▽

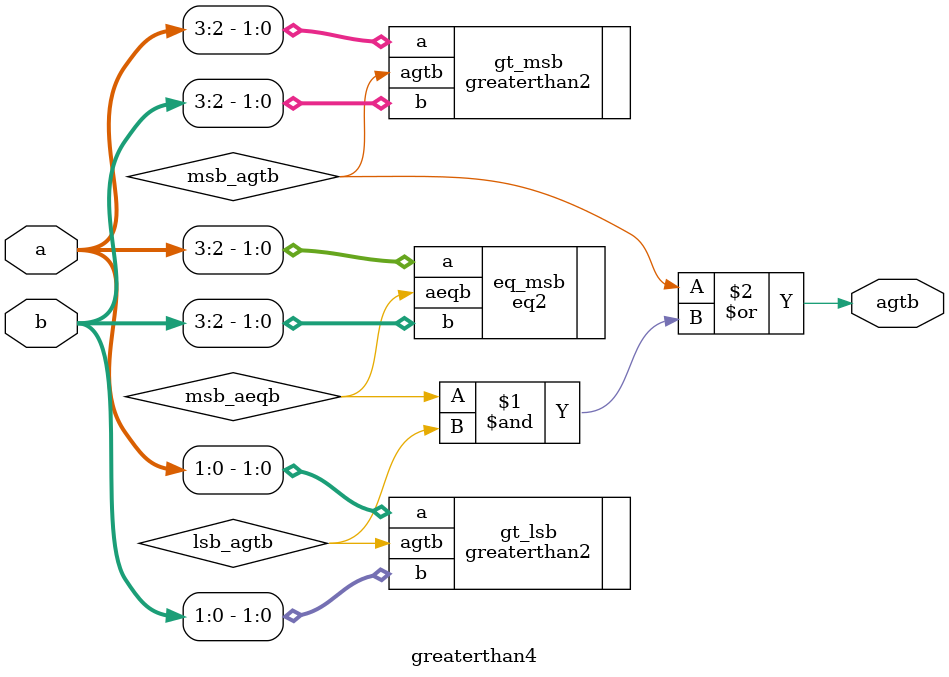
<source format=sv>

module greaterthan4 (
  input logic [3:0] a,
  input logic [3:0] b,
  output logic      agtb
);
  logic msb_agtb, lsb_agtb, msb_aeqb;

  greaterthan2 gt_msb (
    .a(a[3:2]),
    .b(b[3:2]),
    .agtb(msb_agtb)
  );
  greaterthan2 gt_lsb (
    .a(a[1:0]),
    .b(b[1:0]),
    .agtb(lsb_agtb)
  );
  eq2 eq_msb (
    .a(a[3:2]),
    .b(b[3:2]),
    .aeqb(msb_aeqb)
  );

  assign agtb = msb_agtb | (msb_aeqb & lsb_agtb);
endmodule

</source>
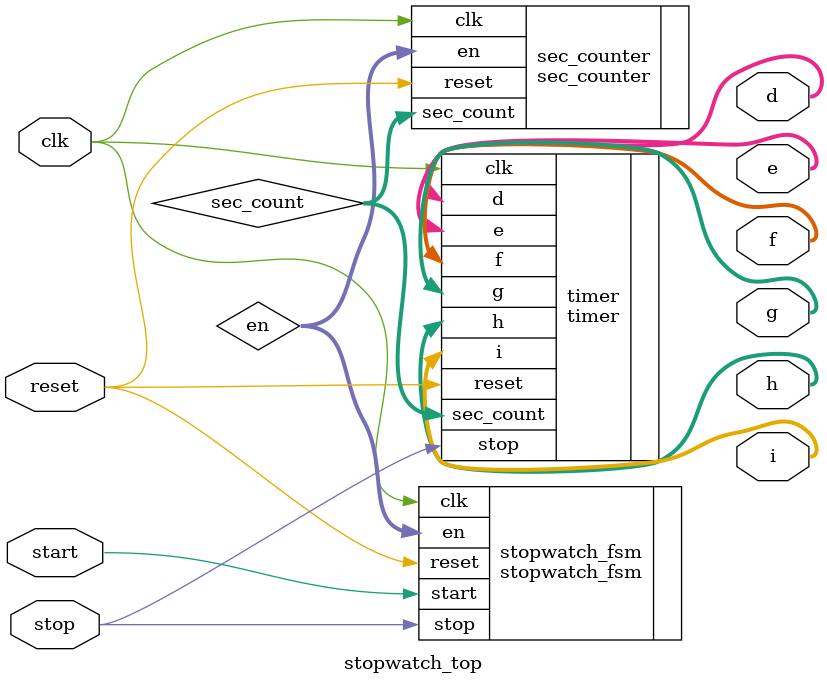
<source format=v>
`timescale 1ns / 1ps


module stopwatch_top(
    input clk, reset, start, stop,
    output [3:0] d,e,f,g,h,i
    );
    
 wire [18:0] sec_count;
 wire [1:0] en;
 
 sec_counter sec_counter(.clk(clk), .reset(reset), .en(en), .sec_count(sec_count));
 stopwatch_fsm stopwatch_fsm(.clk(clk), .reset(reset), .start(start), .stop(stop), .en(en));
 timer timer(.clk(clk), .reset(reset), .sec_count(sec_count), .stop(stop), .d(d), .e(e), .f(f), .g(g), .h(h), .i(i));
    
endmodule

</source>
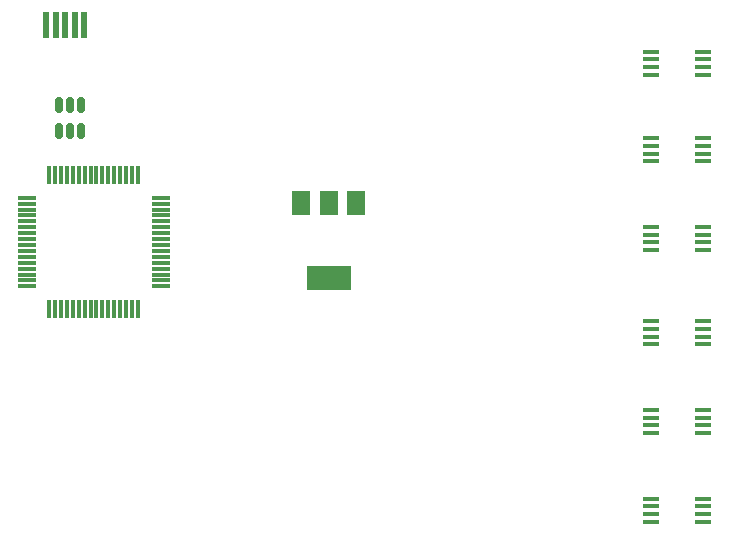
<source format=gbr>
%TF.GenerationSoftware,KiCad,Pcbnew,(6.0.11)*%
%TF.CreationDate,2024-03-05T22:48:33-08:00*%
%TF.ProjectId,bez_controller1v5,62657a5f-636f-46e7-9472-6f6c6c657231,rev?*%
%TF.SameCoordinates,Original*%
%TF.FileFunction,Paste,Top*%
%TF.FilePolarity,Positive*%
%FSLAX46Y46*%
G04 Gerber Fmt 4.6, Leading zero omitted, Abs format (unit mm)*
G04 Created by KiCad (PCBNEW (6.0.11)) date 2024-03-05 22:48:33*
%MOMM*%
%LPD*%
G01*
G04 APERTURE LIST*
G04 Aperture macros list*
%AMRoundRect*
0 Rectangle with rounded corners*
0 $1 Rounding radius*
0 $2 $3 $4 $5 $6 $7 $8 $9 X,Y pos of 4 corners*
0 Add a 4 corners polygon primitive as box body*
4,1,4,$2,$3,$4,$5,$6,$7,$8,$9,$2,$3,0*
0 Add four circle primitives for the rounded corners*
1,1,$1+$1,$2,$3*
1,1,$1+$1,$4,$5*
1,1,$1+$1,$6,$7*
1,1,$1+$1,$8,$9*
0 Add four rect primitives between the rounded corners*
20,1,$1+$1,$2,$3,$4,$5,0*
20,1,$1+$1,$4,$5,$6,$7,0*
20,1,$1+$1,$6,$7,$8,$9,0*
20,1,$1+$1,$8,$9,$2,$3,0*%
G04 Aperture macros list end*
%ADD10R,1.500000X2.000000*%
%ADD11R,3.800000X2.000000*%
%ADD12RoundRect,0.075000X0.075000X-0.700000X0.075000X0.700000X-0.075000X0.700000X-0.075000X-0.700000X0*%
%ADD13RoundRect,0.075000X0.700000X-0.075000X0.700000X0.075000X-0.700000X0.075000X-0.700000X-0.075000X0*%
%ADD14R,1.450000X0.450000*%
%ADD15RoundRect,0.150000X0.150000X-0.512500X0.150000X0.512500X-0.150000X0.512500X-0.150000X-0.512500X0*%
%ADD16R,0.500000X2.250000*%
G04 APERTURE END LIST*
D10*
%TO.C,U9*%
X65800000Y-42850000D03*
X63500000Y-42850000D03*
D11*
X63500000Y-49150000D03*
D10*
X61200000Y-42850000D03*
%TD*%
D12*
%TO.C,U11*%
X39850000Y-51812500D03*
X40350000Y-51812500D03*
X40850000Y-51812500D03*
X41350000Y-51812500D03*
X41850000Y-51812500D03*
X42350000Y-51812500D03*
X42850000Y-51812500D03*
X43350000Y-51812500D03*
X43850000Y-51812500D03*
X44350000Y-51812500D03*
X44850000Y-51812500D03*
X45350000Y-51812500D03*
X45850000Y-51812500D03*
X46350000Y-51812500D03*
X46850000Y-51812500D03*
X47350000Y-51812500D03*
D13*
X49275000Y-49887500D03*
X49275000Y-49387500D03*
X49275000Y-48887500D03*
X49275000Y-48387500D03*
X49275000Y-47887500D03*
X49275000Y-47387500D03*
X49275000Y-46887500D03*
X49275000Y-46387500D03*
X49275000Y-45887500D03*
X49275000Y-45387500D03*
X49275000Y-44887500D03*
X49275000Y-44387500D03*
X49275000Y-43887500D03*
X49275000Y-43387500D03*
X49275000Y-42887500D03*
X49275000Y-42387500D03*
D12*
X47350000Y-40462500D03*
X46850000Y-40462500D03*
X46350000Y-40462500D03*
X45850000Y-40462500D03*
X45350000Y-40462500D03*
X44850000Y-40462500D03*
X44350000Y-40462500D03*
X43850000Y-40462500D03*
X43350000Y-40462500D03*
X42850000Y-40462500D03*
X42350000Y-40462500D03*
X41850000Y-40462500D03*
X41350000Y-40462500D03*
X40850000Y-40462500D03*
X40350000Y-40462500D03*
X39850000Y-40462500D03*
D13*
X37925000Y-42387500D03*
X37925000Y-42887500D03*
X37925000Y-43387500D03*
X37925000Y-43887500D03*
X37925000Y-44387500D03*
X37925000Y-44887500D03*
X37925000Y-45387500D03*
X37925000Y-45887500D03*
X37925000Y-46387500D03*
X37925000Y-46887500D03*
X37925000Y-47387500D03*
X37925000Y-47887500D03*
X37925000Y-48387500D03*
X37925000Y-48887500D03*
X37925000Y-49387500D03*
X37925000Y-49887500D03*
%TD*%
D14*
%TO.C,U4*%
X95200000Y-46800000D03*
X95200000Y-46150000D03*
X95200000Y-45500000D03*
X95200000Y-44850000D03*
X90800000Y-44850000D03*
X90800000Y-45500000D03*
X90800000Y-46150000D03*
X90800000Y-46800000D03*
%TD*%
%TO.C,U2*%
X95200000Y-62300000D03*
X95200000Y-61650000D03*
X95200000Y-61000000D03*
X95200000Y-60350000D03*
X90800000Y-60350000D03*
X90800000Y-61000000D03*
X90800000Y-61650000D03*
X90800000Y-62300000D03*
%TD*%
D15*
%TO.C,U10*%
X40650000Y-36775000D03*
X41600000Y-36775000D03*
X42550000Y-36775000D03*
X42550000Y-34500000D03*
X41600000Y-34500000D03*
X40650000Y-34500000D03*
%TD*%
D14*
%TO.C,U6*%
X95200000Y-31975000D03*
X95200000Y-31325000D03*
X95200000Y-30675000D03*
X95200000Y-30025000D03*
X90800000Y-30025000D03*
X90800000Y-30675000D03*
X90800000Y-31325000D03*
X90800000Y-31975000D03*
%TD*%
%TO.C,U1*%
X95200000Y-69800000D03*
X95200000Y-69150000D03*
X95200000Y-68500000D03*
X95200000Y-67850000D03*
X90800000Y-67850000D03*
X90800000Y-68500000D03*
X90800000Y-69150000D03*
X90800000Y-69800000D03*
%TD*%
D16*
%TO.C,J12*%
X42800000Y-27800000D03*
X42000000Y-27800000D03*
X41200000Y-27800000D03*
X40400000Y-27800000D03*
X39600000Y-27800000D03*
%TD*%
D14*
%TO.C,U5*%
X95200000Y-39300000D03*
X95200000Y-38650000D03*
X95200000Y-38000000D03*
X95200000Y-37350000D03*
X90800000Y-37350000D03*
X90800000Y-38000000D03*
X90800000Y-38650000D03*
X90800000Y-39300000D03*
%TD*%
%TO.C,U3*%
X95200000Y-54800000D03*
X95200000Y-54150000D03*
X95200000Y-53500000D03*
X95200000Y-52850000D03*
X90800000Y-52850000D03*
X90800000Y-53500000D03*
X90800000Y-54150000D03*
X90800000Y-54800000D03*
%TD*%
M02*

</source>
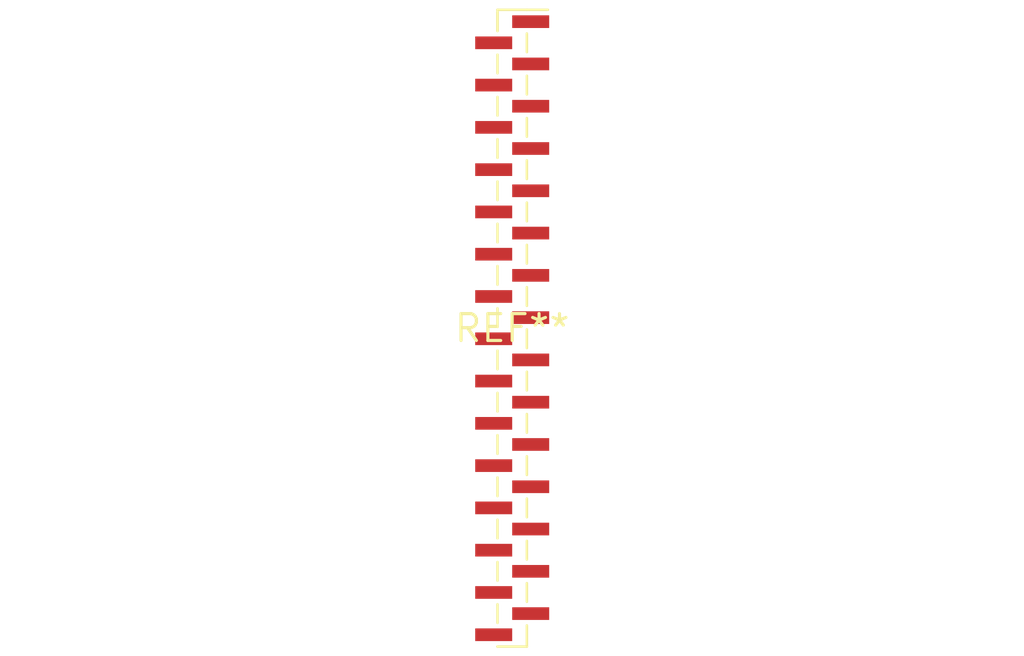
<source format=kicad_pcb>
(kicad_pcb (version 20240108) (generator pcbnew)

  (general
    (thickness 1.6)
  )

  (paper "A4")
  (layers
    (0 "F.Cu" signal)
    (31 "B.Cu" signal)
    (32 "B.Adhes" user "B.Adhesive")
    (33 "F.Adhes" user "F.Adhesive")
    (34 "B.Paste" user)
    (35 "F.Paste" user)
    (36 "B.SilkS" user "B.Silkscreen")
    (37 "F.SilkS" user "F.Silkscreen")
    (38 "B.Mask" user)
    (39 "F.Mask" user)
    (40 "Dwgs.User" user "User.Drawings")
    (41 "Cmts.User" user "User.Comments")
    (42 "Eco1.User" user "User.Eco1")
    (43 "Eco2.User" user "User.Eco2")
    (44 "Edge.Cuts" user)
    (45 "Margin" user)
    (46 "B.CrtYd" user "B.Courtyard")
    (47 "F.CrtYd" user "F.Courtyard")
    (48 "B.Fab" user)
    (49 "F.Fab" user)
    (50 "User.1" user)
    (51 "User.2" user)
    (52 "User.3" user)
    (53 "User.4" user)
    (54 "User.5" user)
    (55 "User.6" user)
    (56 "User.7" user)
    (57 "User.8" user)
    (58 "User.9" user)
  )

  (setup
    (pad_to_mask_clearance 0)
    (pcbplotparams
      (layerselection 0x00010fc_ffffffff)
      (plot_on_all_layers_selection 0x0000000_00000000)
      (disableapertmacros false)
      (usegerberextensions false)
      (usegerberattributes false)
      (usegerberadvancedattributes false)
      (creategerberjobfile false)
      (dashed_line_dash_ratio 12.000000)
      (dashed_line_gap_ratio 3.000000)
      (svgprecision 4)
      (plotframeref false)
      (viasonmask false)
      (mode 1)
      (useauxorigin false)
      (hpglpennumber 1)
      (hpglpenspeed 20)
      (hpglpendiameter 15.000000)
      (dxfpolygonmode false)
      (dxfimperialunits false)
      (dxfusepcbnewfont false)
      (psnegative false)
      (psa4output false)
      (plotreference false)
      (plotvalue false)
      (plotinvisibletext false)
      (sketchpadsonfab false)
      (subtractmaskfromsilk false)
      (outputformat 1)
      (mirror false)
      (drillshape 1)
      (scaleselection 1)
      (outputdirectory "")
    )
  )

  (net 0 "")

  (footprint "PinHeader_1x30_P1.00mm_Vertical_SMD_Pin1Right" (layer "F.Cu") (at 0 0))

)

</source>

△

*WHAT NEEDS TO BE DONE*.
Each line from the one with "(plotreference false)" through the end of the records above should be written out exactly. No other line should appear.

*THE ANSWER*.
      (plotreference false)
      (plotvalue false)
      (plotinvisibletext false)
      (sketchpadsonfab false)
      (subtractmaskfromsilk false)
      (outputformat 1)
      (mirror false)
      (drillshape 1)
      (scaleselection 1)
      (outputdirectory "")
    )
  )

  (net 0 "")

  (footprint "PinHeader_1x30_P1.00mm_Vertical_SMD_Pin1Right" (layer "F.Cu") (at 0 0))

)

</source>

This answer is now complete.